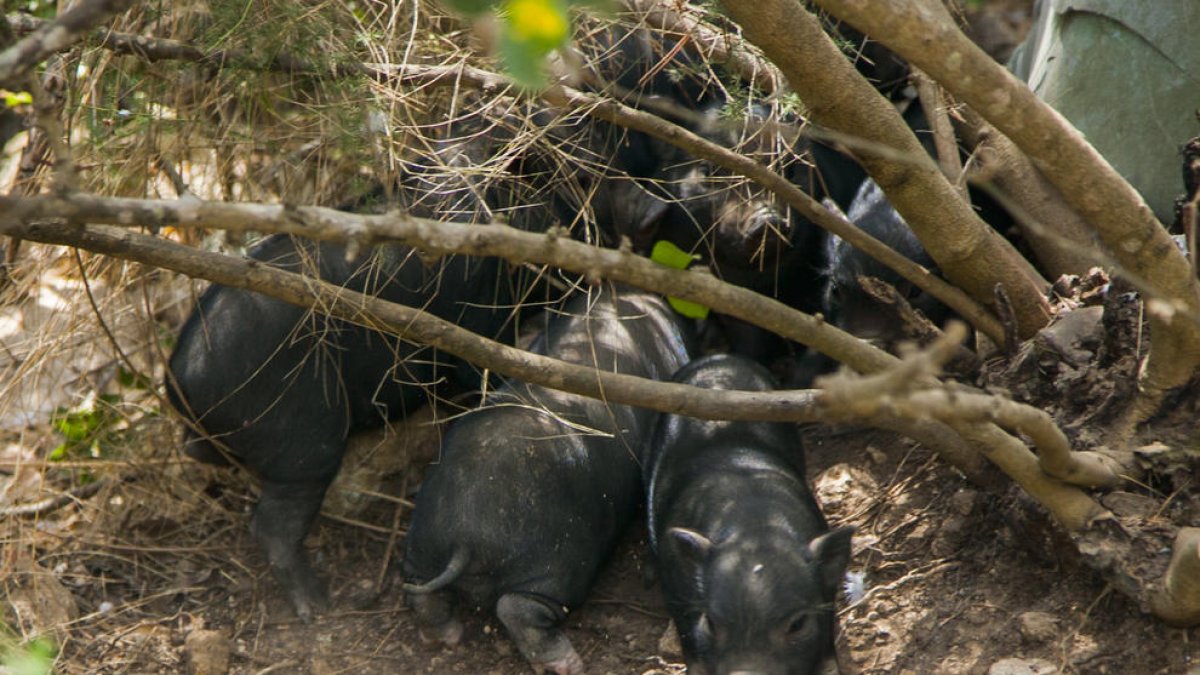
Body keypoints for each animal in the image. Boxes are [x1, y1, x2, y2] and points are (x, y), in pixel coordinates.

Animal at [403, 283, 696, 672]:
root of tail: (464, 538)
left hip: (423, 543)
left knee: (422, 591)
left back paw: (443, 639)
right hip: (555, 562)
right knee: (518, 607)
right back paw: (568, 664)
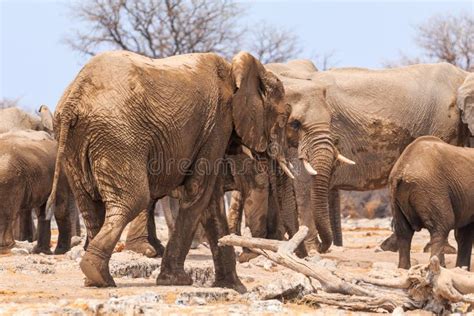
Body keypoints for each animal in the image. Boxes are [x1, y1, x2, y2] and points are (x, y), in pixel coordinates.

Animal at [47, 50, 292, 292]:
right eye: (283, 120)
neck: (236, 70)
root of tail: (74, 100)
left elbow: (211, 200)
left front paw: (233, 287)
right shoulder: (217, 124)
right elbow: (199, 191)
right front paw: (176, 280)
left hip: (76, 143)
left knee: (90, 205)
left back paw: (96, 279)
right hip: (118, 137)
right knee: (133, 200)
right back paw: (98, 275)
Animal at [388, 136, 474, 270]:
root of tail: (402, 171)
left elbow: (464, 232)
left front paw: (462, 268)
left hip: (395, 196)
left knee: (403, 232)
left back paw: (404, 268)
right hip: (432, 190)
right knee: (442, 226)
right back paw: (439, 266)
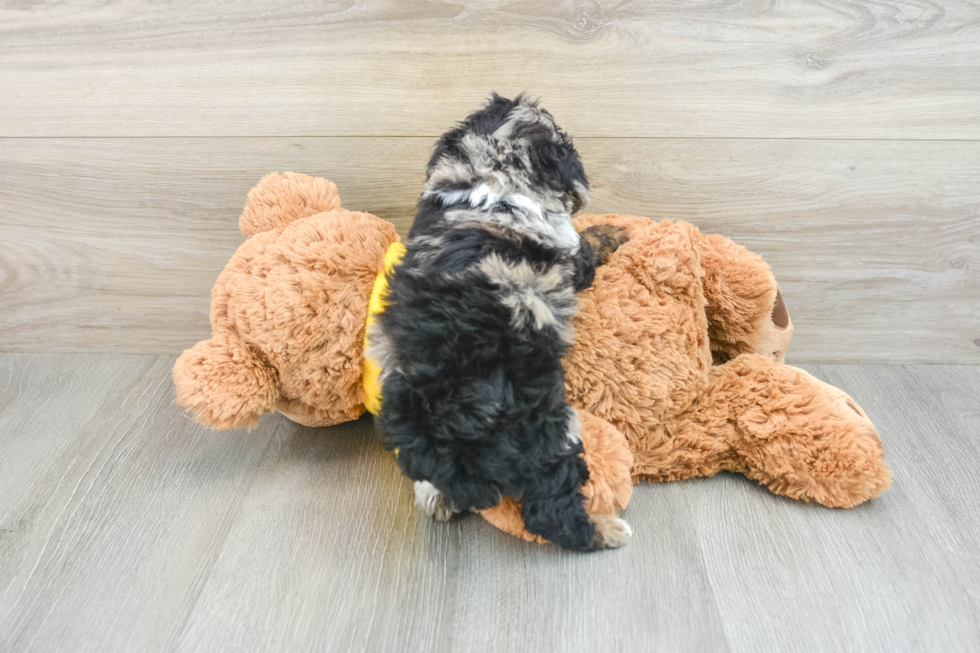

......

* [EXERCISE AIM]:
Write out the material above again, word for word, minus its pictures.

* [REPLY TO THE TASK]:
Body keypoints for each animal in the image. Boxes are [x1, y1, x2, y2] and points are (x, y), in pixel coordinates.

Animal at [403, 283, 696, 672]:
root of tail: (464, 538)
left hip: (423, 543)
left knee: (422, 591)
left back paw: (443, 639)
right hip: (555, 562)
right knee: (518, 607)
right back paw: (568, 664)
Body keypoints for each animal in the image. Boxes are [x1, y1, x2, y2] and points are (x, y), in pixel coordinates.

Animal at [47, 50, 292, 292]:
right eye: (283, 120)
neck: (236, 70)
root of tail: (74, 100)
left elbow: (211, 200)
left front paw: (233, 287)
right shoulder: (217, 124)
right elbow: (199, 191)
right front paw: (176, 280)
left hip: (76, 143)
left knee: (90, 205)
left back paw: (96, 279)
right hip: (118, 137)
right knee: (133, 200)
right back paw: (98, 275)
Animal at [388, 136, 474, 270]:
root of tail: (402, 171)
left elbow: (464, 232)
left front paw: (462, 268)
left hip: (395, 196)
left knee: (403, 232)
left back paw: (404, 268)
right hip: (432, 190)
right knee: (442, 226)
right back paw: (439, 266)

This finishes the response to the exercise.